▶ [To do]: Locate the line that contains "left hip: (69, 223)" in the entries below, then repeat it and every following line through the line that contains "left shoulder: (157, 148)", exactly, and no others.

★ ★ ★ ★ ★

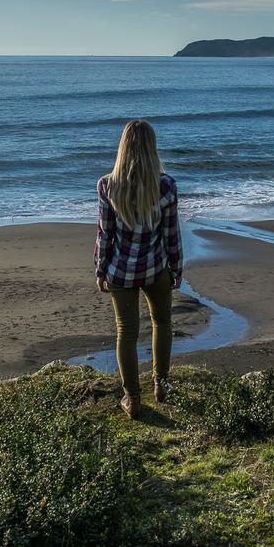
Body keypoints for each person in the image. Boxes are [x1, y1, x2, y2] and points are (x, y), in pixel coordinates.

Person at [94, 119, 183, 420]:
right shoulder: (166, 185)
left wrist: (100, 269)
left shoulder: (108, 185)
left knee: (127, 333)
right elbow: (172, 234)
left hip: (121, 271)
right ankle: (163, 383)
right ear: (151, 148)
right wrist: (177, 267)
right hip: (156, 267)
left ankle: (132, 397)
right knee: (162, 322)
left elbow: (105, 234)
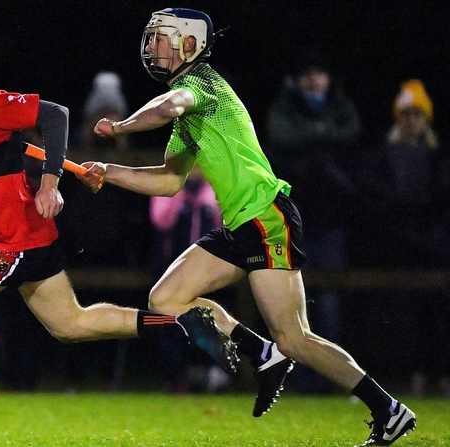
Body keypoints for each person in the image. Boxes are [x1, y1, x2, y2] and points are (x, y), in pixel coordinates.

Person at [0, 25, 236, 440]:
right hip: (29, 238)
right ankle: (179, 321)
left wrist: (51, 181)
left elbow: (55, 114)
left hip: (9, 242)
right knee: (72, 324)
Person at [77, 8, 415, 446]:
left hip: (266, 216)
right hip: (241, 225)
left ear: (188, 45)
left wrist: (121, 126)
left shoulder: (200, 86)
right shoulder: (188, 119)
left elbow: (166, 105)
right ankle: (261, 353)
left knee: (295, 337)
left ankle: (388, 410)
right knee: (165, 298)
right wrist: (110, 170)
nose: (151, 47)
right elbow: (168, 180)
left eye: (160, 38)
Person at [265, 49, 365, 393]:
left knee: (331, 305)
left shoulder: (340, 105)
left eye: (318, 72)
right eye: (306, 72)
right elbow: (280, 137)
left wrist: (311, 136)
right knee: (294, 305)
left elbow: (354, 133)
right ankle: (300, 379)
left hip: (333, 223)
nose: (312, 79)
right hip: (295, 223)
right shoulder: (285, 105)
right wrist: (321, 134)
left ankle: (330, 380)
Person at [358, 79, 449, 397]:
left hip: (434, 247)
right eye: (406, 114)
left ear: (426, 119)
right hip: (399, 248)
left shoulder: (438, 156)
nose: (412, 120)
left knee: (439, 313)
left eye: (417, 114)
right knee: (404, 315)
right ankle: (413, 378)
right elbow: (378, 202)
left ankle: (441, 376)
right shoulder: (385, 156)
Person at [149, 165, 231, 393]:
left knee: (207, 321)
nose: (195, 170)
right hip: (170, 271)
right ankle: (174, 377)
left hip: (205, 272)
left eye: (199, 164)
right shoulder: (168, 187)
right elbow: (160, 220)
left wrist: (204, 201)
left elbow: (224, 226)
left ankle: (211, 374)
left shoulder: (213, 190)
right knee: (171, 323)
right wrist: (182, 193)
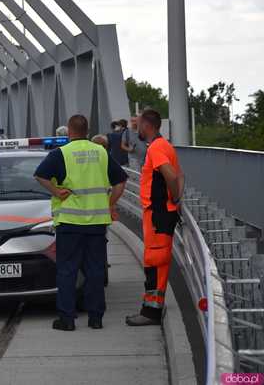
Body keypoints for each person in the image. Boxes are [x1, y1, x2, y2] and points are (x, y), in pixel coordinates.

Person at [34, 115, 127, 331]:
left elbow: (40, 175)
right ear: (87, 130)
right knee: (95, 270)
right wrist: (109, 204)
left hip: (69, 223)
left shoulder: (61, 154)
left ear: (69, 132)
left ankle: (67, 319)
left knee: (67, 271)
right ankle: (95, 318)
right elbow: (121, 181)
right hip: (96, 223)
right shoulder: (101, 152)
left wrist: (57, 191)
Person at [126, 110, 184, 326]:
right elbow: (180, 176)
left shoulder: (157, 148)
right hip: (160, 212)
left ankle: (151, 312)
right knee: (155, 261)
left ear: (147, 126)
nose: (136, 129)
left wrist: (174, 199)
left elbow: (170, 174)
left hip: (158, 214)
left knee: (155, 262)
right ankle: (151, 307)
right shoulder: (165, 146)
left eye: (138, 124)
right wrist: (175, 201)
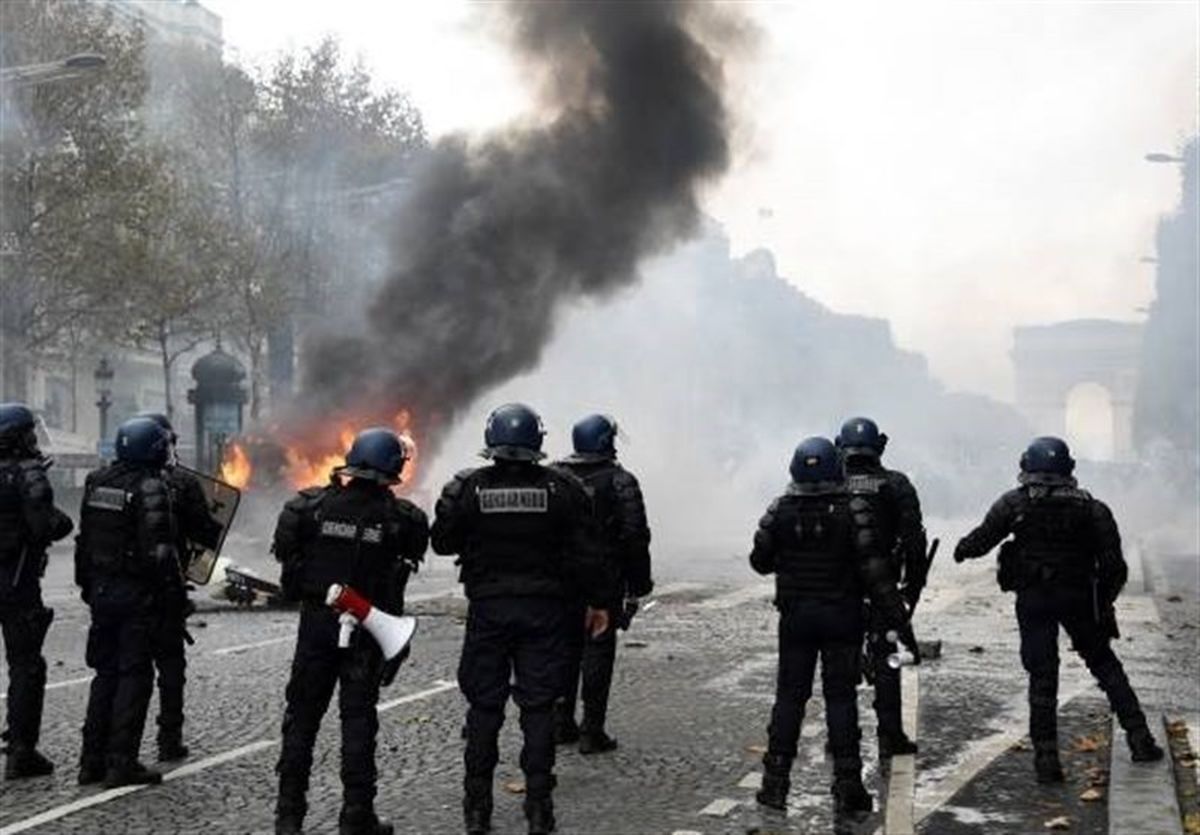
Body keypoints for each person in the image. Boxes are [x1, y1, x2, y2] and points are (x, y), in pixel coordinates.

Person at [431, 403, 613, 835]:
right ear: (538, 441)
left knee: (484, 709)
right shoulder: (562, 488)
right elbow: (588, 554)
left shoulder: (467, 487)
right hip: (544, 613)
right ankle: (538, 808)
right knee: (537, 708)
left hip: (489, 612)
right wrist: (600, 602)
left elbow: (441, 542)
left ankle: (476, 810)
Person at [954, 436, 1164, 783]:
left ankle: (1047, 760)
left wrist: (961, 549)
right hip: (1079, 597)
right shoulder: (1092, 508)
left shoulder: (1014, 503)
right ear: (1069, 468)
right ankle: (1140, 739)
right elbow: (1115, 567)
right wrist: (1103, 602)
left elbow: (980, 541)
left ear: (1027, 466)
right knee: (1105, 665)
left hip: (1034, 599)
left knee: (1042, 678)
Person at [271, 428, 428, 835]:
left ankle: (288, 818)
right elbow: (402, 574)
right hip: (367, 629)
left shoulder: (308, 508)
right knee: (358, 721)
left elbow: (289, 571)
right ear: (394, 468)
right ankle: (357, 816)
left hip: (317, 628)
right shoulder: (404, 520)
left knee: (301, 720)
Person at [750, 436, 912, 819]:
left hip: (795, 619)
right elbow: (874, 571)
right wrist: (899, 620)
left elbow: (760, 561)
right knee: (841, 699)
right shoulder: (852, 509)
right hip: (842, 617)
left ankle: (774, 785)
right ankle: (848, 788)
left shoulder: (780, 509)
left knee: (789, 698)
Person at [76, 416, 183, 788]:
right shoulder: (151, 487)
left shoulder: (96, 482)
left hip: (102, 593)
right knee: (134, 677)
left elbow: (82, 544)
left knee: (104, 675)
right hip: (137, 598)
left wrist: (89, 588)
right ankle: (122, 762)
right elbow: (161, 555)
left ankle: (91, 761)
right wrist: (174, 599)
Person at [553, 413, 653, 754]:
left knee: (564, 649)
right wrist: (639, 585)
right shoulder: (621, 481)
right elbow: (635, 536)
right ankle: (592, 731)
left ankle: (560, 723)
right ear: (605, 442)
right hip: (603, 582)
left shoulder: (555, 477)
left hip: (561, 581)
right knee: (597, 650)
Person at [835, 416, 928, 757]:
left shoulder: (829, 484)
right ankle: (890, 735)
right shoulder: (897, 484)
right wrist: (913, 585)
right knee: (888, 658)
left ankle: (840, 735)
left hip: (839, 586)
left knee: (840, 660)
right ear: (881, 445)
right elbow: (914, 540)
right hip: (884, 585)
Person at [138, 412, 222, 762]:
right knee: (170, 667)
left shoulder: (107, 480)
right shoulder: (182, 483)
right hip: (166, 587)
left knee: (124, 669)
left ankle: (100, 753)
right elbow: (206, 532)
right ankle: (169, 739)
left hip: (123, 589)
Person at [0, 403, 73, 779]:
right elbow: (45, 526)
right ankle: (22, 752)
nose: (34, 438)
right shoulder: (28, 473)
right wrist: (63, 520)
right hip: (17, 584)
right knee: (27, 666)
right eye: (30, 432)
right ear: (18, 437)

★ ★ ★ ★ ★

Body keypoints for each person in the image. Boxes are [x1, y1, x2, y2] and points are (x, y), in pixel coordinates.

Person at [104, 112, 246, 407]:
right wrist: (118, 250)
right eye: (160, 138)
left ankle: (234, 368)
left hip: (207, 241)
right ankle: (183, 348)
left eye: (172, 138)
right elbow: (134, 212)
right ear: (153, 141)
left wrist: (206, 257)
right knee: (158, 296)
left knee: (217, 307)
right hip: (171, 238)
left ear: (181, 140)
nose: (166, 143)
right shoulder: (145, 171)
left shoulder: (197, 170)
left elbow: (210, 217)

★ ★ ★ ★ ★

▶ [Reply]:
left hip: (69, 223)
left shoulder: (61, 154)
left ear: (69, 132)
left ankle: (67, 319)
left knee: (67, 271)
right ankle: (95, 318)
right elbow: (121, 181)
right hip: (96, 223)
right shoulder: (101, 152)
left wrist: (57, 191)
Person at [126, 110, 184, 326]:
right elbow: (180, 176)
left shoulder: (157, 148)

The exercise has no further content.